(Saved entries)

=-=-=-=-=

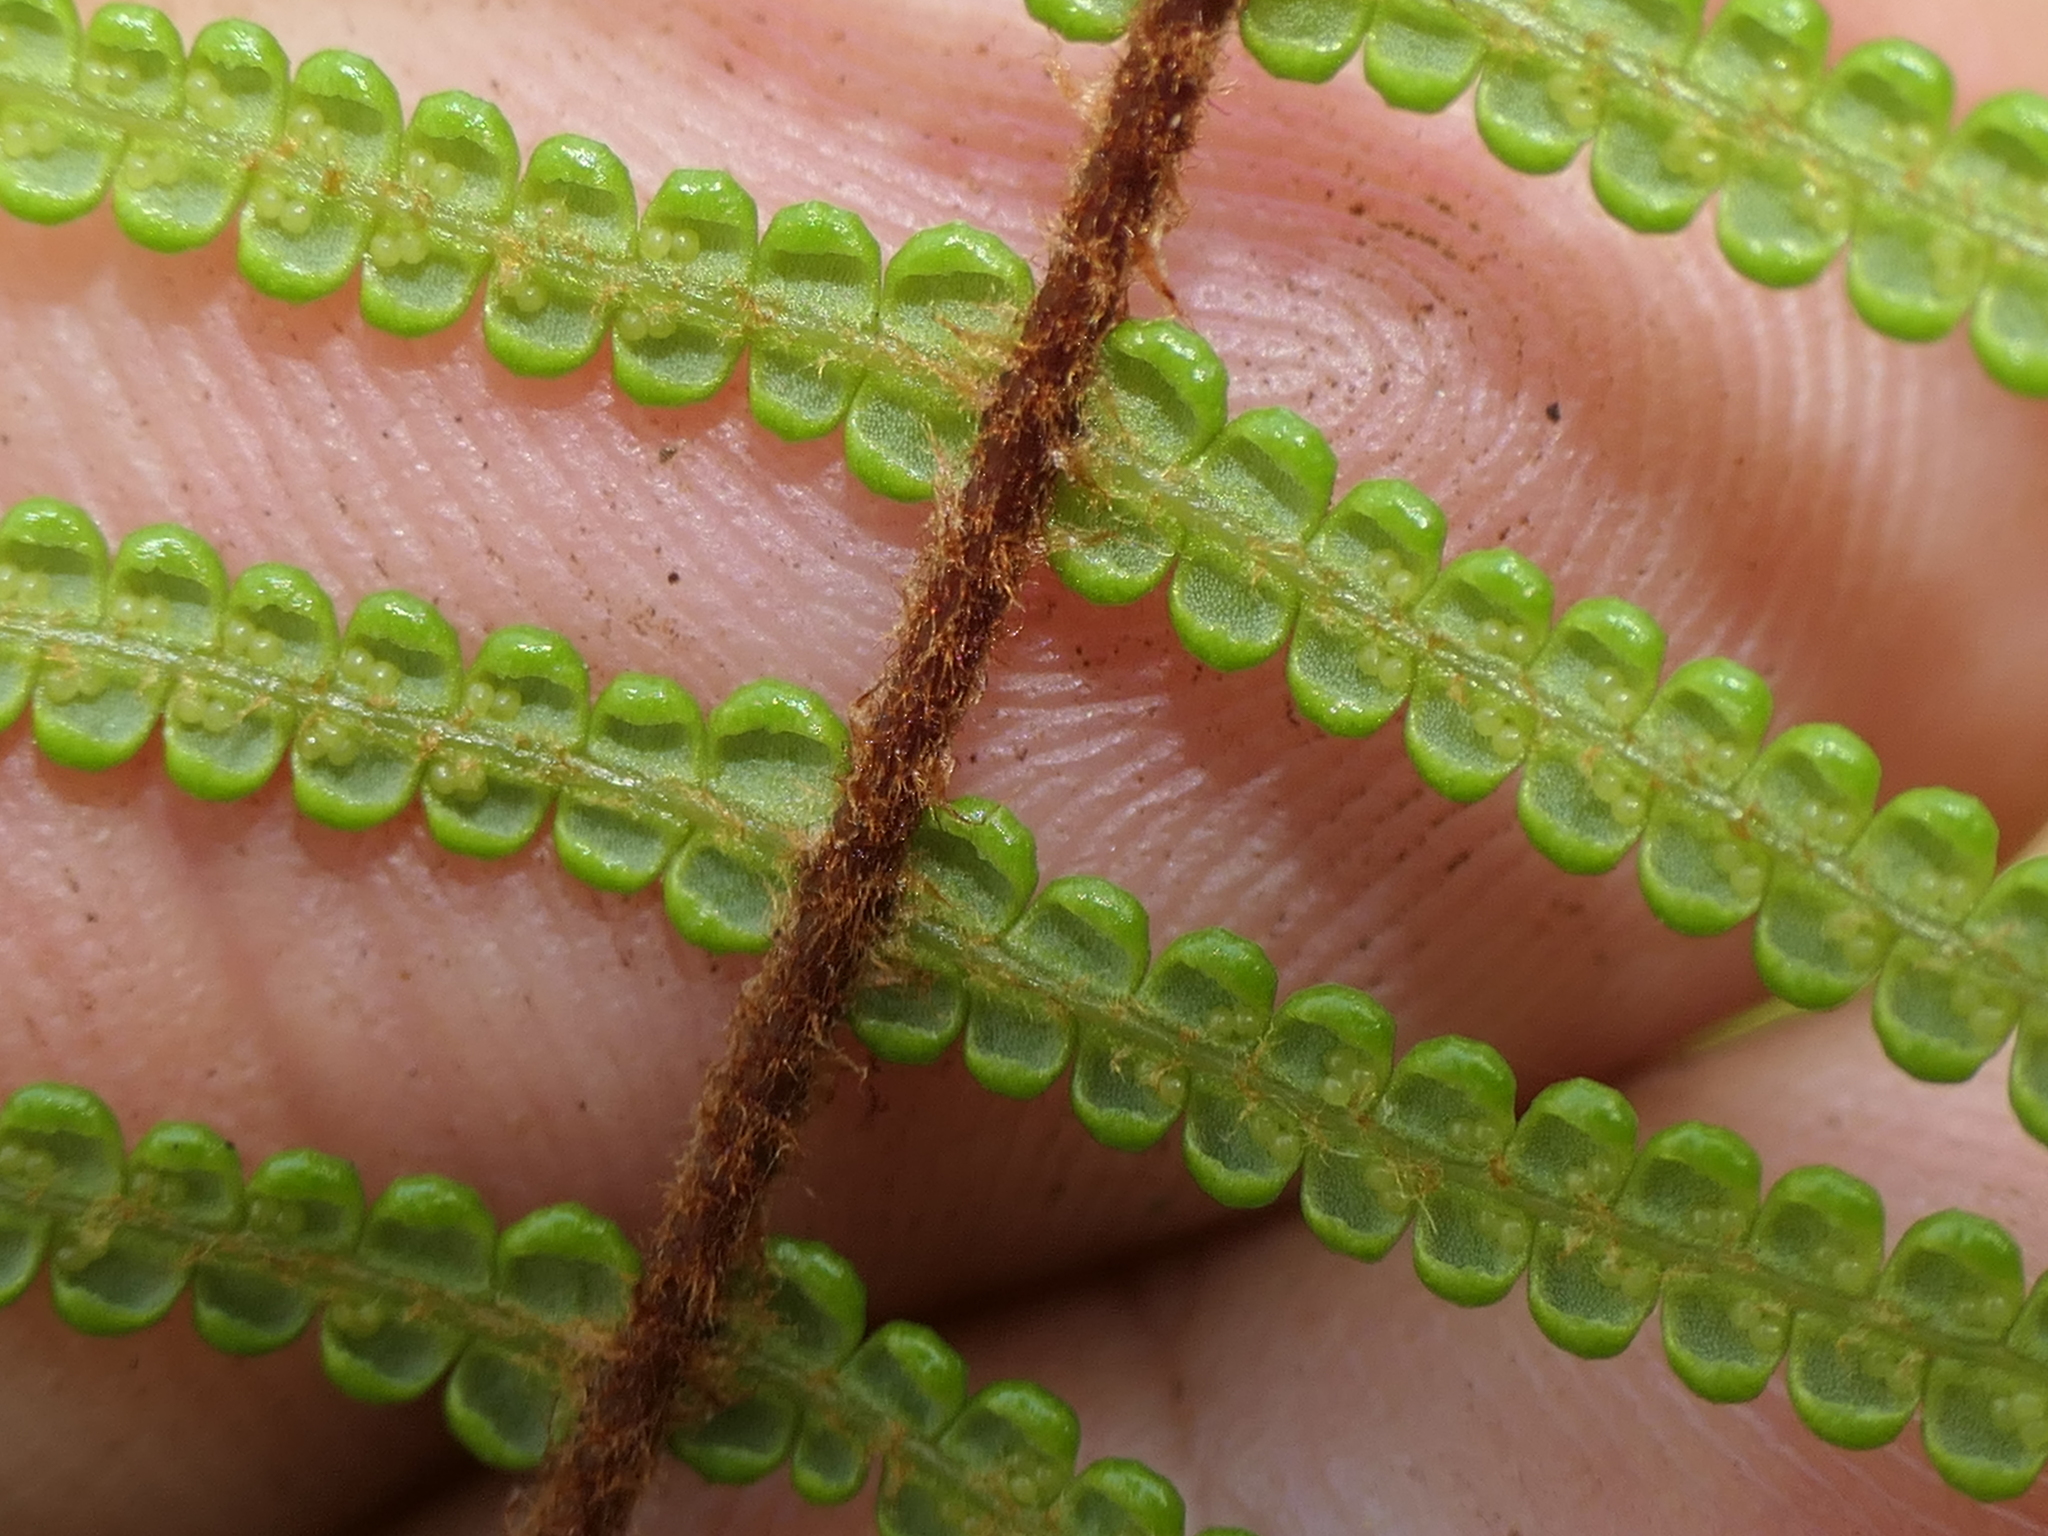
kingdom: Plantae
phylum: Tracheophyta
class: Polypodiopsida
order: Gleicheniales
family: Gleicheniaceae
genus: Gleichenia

=-=-=-=-=

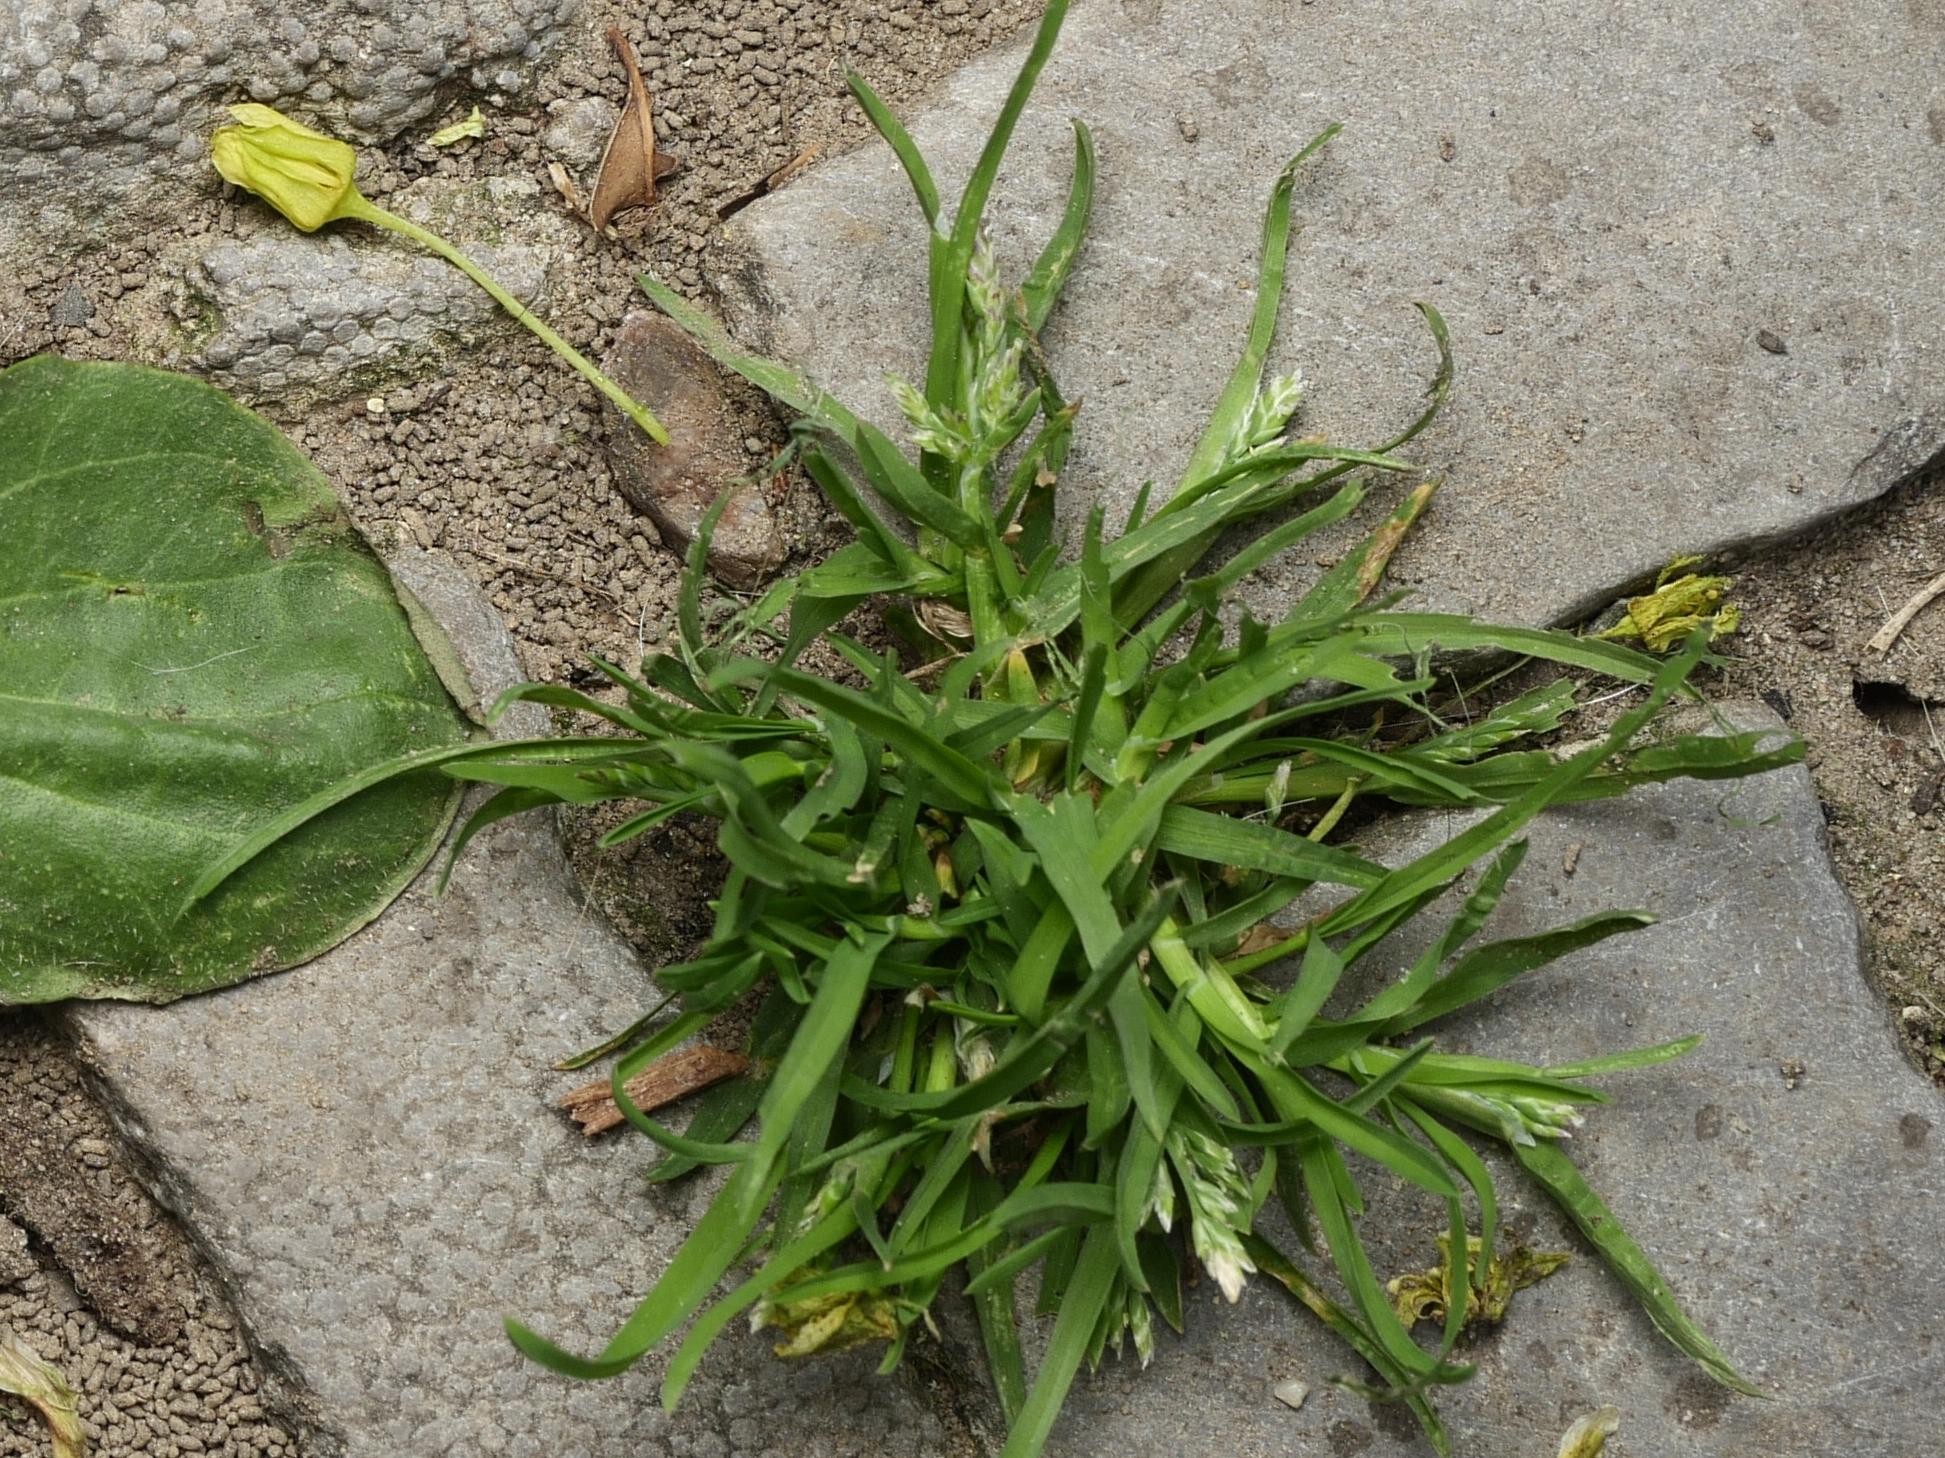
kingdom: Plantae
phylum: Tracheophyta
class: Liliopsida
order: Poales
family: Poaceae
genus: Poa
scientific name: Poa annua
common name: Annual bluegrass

=-=-=-=-=

Put each line from the one containing "order: Poales" down to the one containing "common name: Annual bluegrass", both included, into a JSON list of strings, one string per line, leaving out any blank lines.

[
  "order: Poales",
  "family: Poaceae",
  "genus: Poa",
  "scientific name: Poa annua",
  "common name: Annual bluegrass"
]